## Цитируемый фрагмент
▽

В соцреалистической стратегии обнаруживается, напротив, стремление к стиранию различий между медиумами и установлению общего пространства переводимости между разными средствами выражения и каналами восприятия. Это подмечает, например, О. Булгакова при анализе фильма «Три песни о Ленине» (1934, реж. Дзига Вертов): «Медиум, то есть актуализированные в фильме медиа (радио, пластинка, письмо, книга, газета), стали прозрачными и имитировали природные чувства, которые могли вступать друг с другом в свободный обмен; ассоциации, вызываемые звуком или запахом, тянули за собой картину. “Три песни” внушали совершенную переводимость всех приведенных средств (технических чувств) друг в друга, и семантические зазоры, неизбежные при таких смещениях, игнорировались или подавлялись» [Булгакова, 2013, с. 196].

△

## Задание 1
Какой фильм анализирует О. Булгакова в цитируемом фрагменте о соцреалистической стратегии?
## Задание 2
Перепишите без изменений строки листинга от строки с «for more details.» до строки с «###### Things I like to do in beach» включительно.

## Исходный листинг
▽

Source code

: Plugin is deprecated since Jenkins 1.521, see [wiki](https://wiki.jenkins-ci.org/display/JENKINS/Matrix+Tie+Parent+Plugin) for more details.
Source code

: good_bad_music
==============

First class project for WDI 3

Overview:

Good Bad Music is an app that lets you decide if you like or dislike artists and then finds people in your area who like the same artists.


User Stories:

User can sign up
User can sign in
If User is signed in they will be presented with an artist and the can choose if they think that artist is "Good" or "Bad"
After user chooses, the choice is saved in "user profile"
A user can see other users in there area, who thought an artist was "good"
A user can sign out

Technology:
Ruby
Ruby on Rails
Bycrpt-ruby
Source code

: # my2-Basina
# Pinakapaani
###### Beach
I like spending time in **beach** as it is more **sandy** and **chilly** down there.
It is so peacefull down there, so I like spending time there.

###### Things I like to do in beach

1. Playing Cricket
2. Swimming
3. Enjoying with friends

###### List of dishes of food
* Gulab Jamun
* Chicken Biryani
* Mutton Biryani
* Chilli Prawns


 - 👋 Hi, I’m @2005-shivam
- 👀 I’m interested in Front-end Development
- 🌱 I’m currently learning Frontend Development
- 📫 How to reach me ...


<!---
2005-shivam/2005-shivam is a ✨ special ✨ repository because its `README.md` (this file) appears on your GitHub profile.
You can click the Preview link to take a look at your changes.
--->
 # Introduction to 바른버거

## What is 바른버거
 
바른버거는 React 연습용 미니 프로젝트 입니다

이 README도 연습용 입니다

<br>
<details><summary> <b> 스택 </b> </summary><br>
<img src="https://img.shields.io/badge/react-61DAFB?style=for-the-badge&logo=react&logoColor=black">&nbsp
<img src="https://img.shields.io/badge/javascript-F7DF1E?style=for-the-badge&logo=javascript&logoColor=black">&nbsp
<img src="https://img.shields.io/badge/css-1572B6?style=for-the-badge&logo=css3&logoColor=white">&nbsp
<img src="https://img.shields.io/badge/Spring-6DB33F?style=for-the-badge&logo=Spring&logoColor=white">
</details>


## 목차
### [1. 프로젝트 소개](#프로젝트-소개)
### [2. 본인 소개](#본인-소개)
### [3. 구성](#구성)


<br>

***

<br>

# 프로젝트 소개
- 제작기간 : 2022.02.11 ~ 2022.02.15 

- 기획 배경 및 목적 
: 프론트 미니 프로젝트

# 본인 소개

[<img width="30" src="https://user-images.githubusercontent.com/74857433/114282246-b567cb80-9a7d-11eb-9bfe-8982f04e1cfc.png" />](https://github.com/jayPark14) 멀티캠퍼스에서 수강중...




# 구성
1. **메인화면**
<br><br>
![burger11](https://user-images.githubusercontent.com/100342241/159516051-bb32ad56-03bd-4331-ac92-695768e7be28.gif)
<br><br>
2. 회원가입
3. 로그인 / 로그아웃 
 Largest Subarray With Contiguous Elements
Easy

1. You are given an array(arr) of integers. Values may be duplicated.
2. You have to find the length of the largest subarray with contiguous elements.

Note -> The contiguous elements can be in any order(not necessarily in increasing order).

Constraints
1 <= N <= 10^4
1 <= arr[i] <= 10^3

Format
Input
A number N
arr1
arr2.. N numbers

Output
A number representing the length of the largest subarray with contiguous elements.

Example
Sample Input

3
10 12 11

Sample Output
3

△

## Решение задания 1
Фильм «Три песни о Ленине» (1934, реж. Дзига Вертов).

## Решение задания 2
: Plugin is deprecated since Jenkins 1.521, see [wiki](https://wiki.jenkins-ci.org/display/JENKINS/Matrix+Tie+Parent+Plugin) for more details.
Source code

: good_bad_music
==============

First class project for WDI 3

Overview:

Good Bad Music is an app that lets you decide if you like or dislike artists and then finds people in your area who like the same artists.


User Stories:

User can sign up
User can sign in
If User is signed in they will be presented with an artist and the can choose if they think that artist is "Good" or "Bad"
After user chooses, the choice is saved in "user profile"
A user can see other users in there area, who thought an artist was "good"
A user can sign out

Technology:
Ruby
Ruby on Rails
Bycrpt-ruby
Source code

: # my2-Basina
# Pinakapaani
###### Beach
I like spending time in **beach** as it is more **sandy** and **chilly** down there.
It is so peacefull down there, so I like spending time there.

###### Things I like to do in beach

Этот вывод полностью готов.